We proceeded through the streets to some of the squares in the city. I’ll tell you some of the highlights here.

  1. There was a square which had a Catholic cathedral at one corner. Interestingly, this cathedral was built by the Protestant (I think Lutheran) king at the time. Out guide pointed this out as a very progressive, tolerant gesture in an age where nations were going to war over religion.

  2. In another square there was a Lutheran cathedral that looks very similar to the Catholic cathedral. The story was that the French Catholics came to the king and asked to build a church in the square. He agreed so long as they would pay to build it and construct it to his specifications. Later, the Lutherans came and asked to build a church on the same square. The king agreed as long as they would pay to build it and construct it like the other cathedral. The Lutherans build their cathedral a few centimetres higher.

  3. German Chancellor Angela Merkel’s apartment is just across the street from one of the biggest museums in Berlin, the one that holds parts of the Ishtar Gates. Our guide said that when the lines are the longest at the museum in the morning, the Chancellor will casually drive up to the apartment, get out of her car and walk in. She does not have any security around the building because she does not fear any attacks.

  4. Any building in Berlin that does not have bullet hole damage was either not built before WWII or restored after WWII. When the Soviet military came to Berlin, the Nazis fortified every part of the city. Streets were blocked with cars, children of the Nazi Youth as young as 13 and pensioners who hadn’t ever held a gun were mobilized. The Nazi Youth have much in common with ISIS youth: indoctrinated hate, destruction, and death. These youth’s creativity forced the Soviets to make a full out attack on the city. Every street and building had to be taken individually. Stalin, the Soviet dictator at the time, bragged that he had used more artillery in the attack on Berlin than all the other allies combined during the entire rest of the war.

  5. When the Nazis took over Germany in 1933, a demonstration was held and thousands of books were burned. Today, in the square where those books were burned is a memorial under the ground with empty shelves big enough to hold the books that were burned.

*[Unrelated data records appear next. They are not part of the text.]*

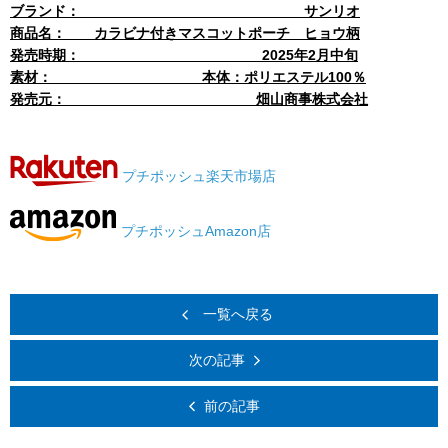
ブランド： サンリオ
商品名： カラビナ付きマスコットポーチ ヒョウ柄
発売時期： 2025年2月中旬
素材： 本体：ポリエステル100％
発売元： 畑山商事株式会社
プチポッシュ楽天市場店
プチポッシュAmazon店
一覧へ戻る
次の記事
前の記事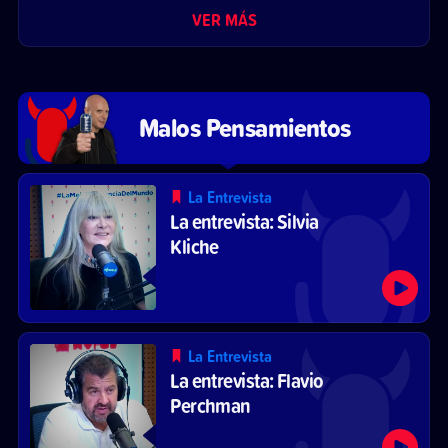
VER MÁS
Malos Pensamientos
La Entrevista
La entrevista: Silvia
Kliche
La Entrevista
La entrevista: Flavio
Perchman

  6. We were able to go see the Brandenburg Gate where Regan made his famous “tear down this wall” speech. Like many sites, it wasn’t particularly spectacular in and of itself. However, because of its historical significance as a symbol of the East-West/Communist-Capitalist divide during the Cold War, it was really cool to see.

  7. Towards the end of our tour we went to the Memorial to the Murdered Jews of Europe. When I was inside the memorial, the scale of the monument made the extent of the horror that was the Holocaust.

    Memorial to the Murdered Jews of Europe

    Memorial to the Murdered Jews of Europe

  8. We rode past the various embassies, the German Parliament, and the German President’s house (the German President doesn’t have any political power, but, like the Queen of England, is the international face of Germany).

After our tour, we rode back 3.5 hr back to Warnemunde. The evening was much the same as the last few evenings.